O médico ainda destaca que, em 2026, houve antecipação da temporada de gripe no País e também no Ceará e isso “pode estar relacionado com esse isolamento do subclado K”.

“Todos os casos em que conseguimos isolar o subtipo da influenza que está circulando, chama-se H3 sazonal, que é um subtipo clássico de influenza sazonal que já ocorre há décadas”, completa.

Quais os sintomas da gripe K?

Apesar de ser catalogada como uma nova variante, por ser um subtipo da influenza A, a gripe K possui os mesmos sintomas de uma gripe comum. Até o momento, não há evidências de que ela possa resultar em quadros de maior gravidade. Os principais sintomas da gripe K são: Dor no corpo; Dor de garganta; Tosse; ​Febre.

Como se prevenir?

Assim como os sintomas, os cuidados para evitar a transmissão da gripe K são os mesmos recomendados para outros tipos de gripe: manter as mãos bem higienizadas, dar preferência a ambientes ventilados e evitar contato com pessoas com sintomas. Além disso, quem estiver doente deve usar máscara e utilizar a etiqueta respiratória ao tossir.
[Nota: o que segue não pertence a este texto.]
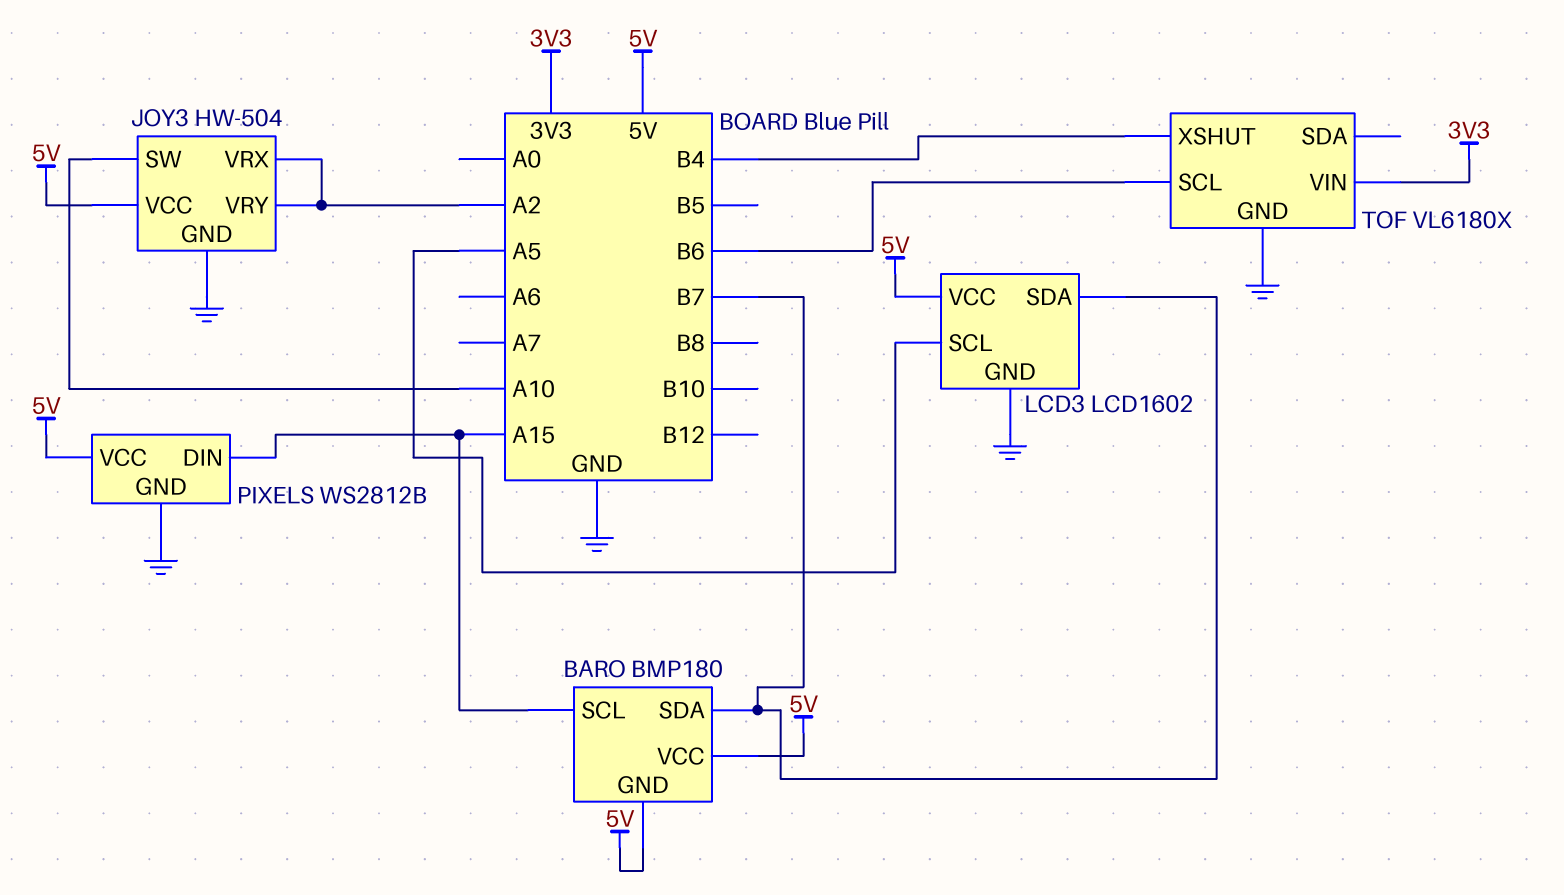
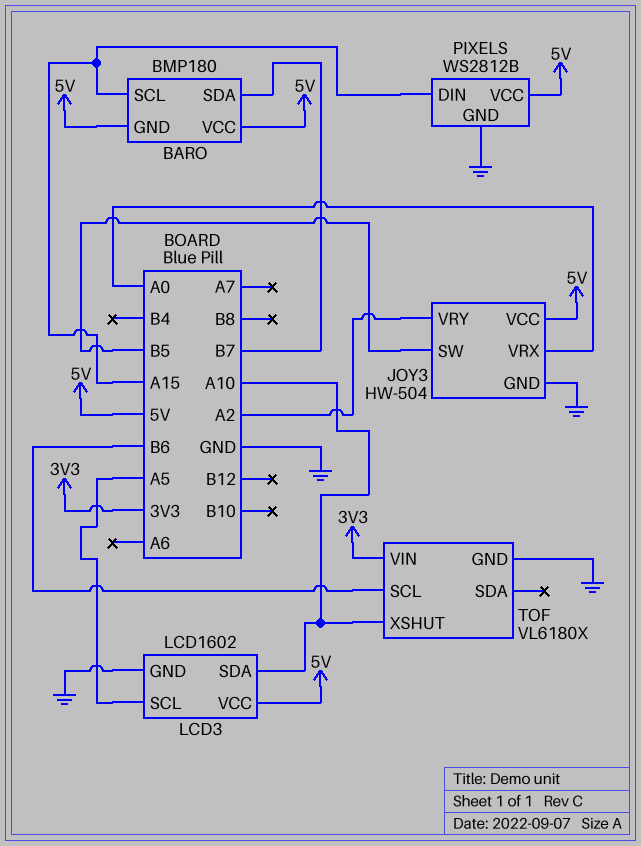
JOY3 pin SW: A10 -> B5
JOY3 pin VRX: A2 -> A0
LCD3 pin SDA: B7 -> A10
TOF pin XSHUT: B4 -> A10

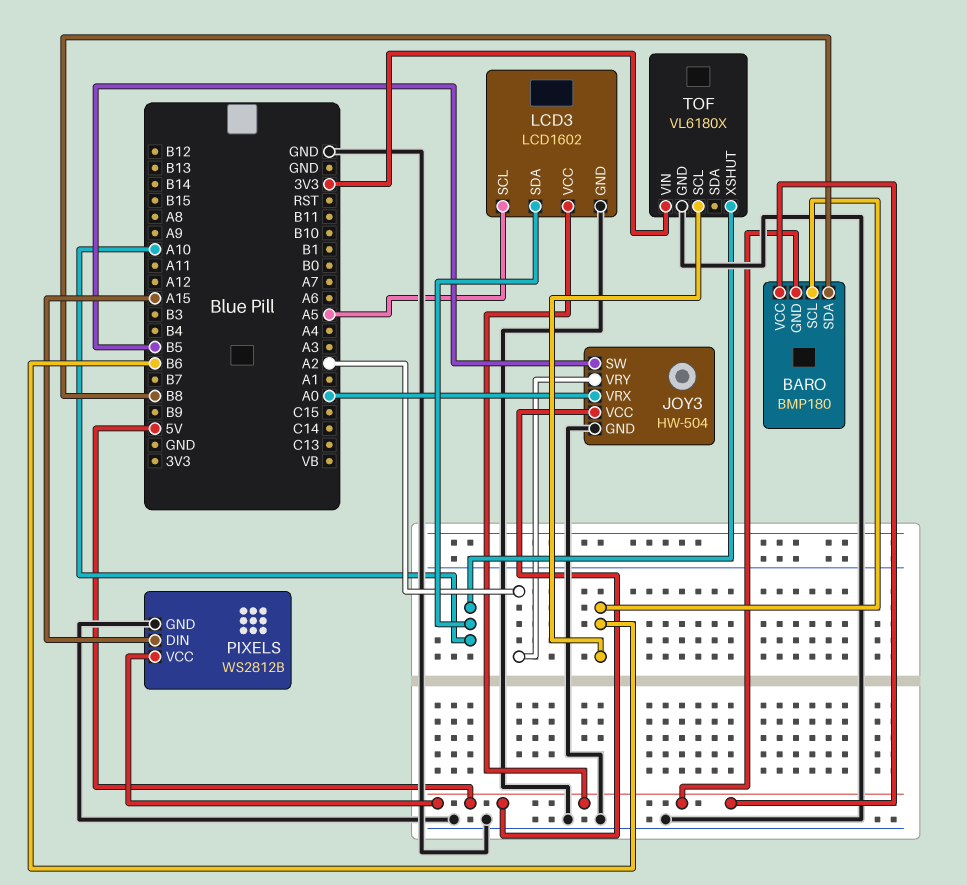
BARO pin SCL: A15 -> B6
BARO pin SDA: B7 -> B8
Existe vacina contra a gripe K?

A vacinação contra a gripe também é uma medida fundamental para reduzir surtos e evitar complicações da doença. Atualmente, a vacina disponível no Sistema Único de Saúde (SUS) já protege contra o subclado K. Ela não evita a infecção, mas protege o paciente de quadro mais graves da doença. A campanha de imunização de 2026 ainda vai começar.